__Task statement__
Every line of the material is to be repeated exactly as it stands.

__Records shown__
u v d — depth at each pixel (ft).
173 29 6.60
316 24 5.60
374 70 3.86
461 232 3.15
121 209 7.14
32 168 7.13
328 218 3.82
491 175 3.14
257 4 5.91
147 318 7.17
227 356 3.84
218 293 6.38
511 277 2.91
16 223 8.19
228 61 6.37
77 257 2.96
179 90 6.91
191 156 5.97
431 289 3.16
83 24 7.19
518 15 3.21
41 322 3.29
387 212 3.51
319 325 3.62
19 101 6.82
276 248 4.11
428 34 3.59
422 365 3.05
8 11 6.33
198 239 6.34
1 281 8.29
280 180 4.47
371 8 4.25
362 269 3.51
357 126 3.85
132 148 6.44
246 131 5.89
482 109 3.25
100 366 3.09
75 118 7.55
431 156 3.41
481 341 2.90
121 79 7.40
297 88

__Written answer__
u v d — depth at each pixel (ft).
173 29 6.60
316 24 5.60
374 70 3.86
461 232 3.15
121 209 7.14
32 168 7.13
328 218 3.82
491 175 3.14
257 4 5.91
147 318 7.17
227 356 3.84
218 293 6.38
511 277 2.91
16 223 8.19
228 61 6.37
77 257 2.96
179 90 6.91
191 156 5.97
431 289 3.16
83 24 7.19
518 15 3.21
41 322 3.29
387 212 3.51
319 325 3.62
19 101 6.82
276 248 4.11
428 34 3.59
422 365 3.05
8 11 6.33
198 239 6.34
1 281 8.29
280 180 4.47
371 8 4.25
362 269 3.51
357 126 3.85
132 148 6.44
246 131 5.89
482 109 3.25
100 366 3.09
75 118 7.55
431 156 3.41
481 341 2.90
121 79 7.40
297 88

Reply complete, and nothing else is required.